In the case where we have two predictors, one categorical and one continuous, and a balanced design the formulas simplify:
\[\pmb{\hat{\alpha}} = \pmb{\hat{\alpha}}_0 - (\pmb{Z'Z})^{-}\pmb{Z'X\hat{\beta}}= \begin{pmatrix} 0 \\ \bar{y}_{1.}-\hat{\beta}\bar{x}_{1.} \\ \bar{y}_{2.}-\hat{\beta}\bar{x}_{2.} \\ \vdots \\ \bar{y}_{k.}-\hat{\beta}\bar{x}_{k.} \\ \end{pmatrix}\]
\[ \begin{aligned} &\pmb{E}_{xx} = e_{xx} = \sum_{ij} (x_{ij}-\bar{x}_{i.})^2 \\ &\pmb{e}_{xy} = e_{xy} = \sum_{ij} (x_{ij}-\bar{x}_{i.})(y_{ij}-\bar{y}_{i.}) \\ &\pmb{e}_{yy} = e_{xy} = \sum_{ij} (y_{ij}-\bar{y}_{i.})^2 \\ &\hat{\beta}=\frac{e_{xy}}{e_{yy}} \\ &\text{SSE}_{y.x} = e_{yy}-e^2_{xy}/e_{xx} \end{aligned} \] and \(\text{SSE}_{y.x}\) has k(n-1)-1 degrees of freedom, where k is the number of groups and n is the number of observations per group.
ANOVA table for test of one covariate in One-Way ANOVA design
\[ \begin{array}{cccc} \text{Source} & \text{df} & \text{SS} & \text{F} \\ \hline \\ \text{Covariate} & 1 & \text{SSH}=e_{xy}^2/e_{xx} & \frac{\text{SSH}/k}{\text{SSE}/(n-k-1)}\\ \text{Error} & k(n-1)-1 & \text{SSE}=e_{yy}-e_{xy}^2/e_{xx} & \\ \text{Total} & k(n-1)-2 & \text{SST}=e_{yy} &\\ \hline \\ \end{array} \]

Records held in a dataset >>
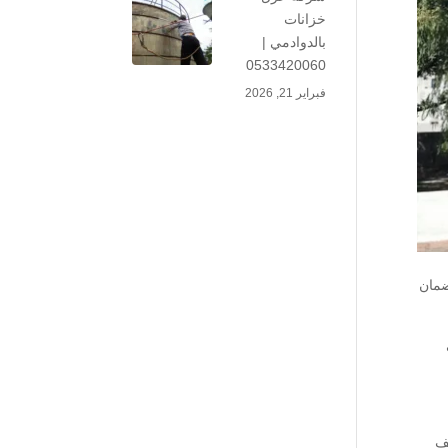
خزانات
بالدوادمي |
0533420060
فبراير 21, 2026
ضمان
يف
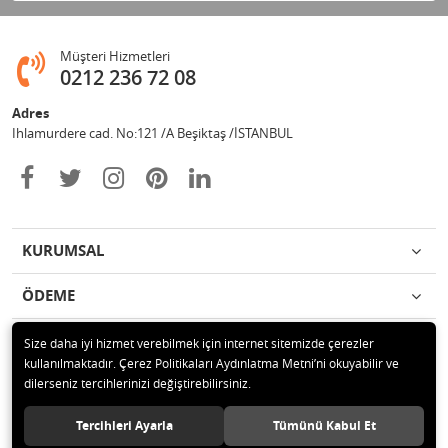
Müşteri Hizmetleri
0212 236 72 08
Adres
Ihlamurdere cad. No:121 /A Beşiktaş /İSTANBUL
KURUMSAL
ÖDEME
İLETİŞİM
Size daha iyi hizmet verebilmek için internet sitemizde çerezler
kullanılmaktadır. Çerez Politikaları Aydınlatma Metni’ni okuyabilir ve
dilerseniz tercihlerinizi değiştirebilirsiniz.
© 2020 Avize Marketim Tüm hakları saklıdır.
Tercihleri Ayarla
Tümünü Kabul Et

* * *

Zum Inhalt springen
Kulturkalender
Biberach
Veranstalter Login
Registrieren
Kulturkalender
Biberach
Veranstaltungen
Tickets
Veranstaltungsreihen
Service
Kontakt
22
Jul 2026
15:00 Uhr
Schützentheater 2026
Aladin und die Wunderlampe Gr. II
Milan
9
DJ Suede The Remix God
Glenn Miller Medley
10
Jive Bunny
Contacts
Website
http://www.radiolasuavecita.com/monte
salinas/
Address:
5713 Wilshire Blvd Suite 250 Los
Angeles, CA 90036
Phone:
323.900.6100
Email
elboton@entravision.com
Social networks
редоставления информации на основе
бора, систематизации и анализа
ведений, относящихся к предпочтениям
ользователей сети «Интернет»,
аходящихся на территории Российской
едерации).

...

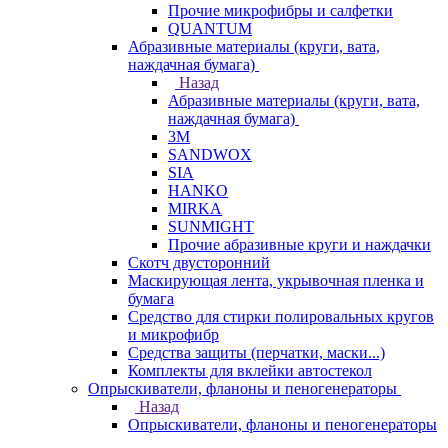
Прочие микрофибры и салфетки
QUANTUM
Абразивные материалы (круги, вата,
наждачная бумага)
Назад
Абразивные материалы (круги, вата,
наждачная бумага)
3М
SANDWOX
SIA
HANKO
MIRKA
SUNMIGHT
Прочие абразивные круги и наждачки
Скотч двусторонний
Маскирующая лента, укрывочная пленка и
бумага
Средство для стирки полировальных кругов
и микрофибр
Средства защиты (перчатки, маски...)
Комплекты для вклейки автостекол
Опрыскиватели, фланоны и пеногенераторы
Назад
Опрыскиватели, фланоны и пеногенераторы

Activities >>
a - List every source of variation named in the ANOVA table of the covariance analysis text.
b - Answer these questions using the covariance analysis text.
(i) How many predictors does the simplified case involve, and of what kinds?
(ii) What do k and n stand for?
(iii) How many degrees of freedom does the Covariate row of the ANOVA table have?
c - In the covariance analysis text, begin at the words "In the case" and stop after "observations per group.". Write out that part again, swapping "continuous" for "numeric".

List of answers >>
a - Covariate, Error, Total

b -
(i) Two predictors: one categorical and one continuous.
(ii) k is the number of groups, and n is the number of observations per group.
(iii) 1

c -
In the case where we have two predictors, one categorical and one numeric, and a balanced design the formulas simplify:
\[\pmb{\hat{\alpha}} = \pmb{\hat{\alpha}}_0 - (\pmb{Z'Z})^{-}\pmb{Z'X\hat{\beta}}= \begin{pmatrix} 0 \\ \bar{y}_{1.}-\hat{\beta}\bar{x}_{1.} \\ \bar{y}_{2.}-\hat{\beta}\bar{x}_{2.} \\ \vdots \\ \bar{y}_{k.}-\hat{\beta}\bar{x}_{k.} \\ \end{pmatrix}\]
\[ \begin{aligned} &\pmb{E}_{xx} = e_{xx} = \sum_{ij} (x_{ij}-\bar{x}_{i.})^2 \\ &\pmb{e}_{xy} = e_{xy} = \sum_{ij} (x_{ij}-\bar{x}_{i.})(y_{ij}-\bar{y}_{i.}) \\ &\pmb{e}_{yy} = e_{xy} = \sum_{ij} (y_{ij}-\bar{y}_{i.})^2 \\ &\hat{\beta}=\frac{e_{xy}}{e_{yy}} \\ &\text{SSE}_{y.x} = e_{yy}-e^2_{xy}/e_{xx} \end{aligned} \] and \(\text{SSE}_{y.x}\) has k(n-1)-1 degrees of freedom, where k is the number of groups and n is the number of observations per group.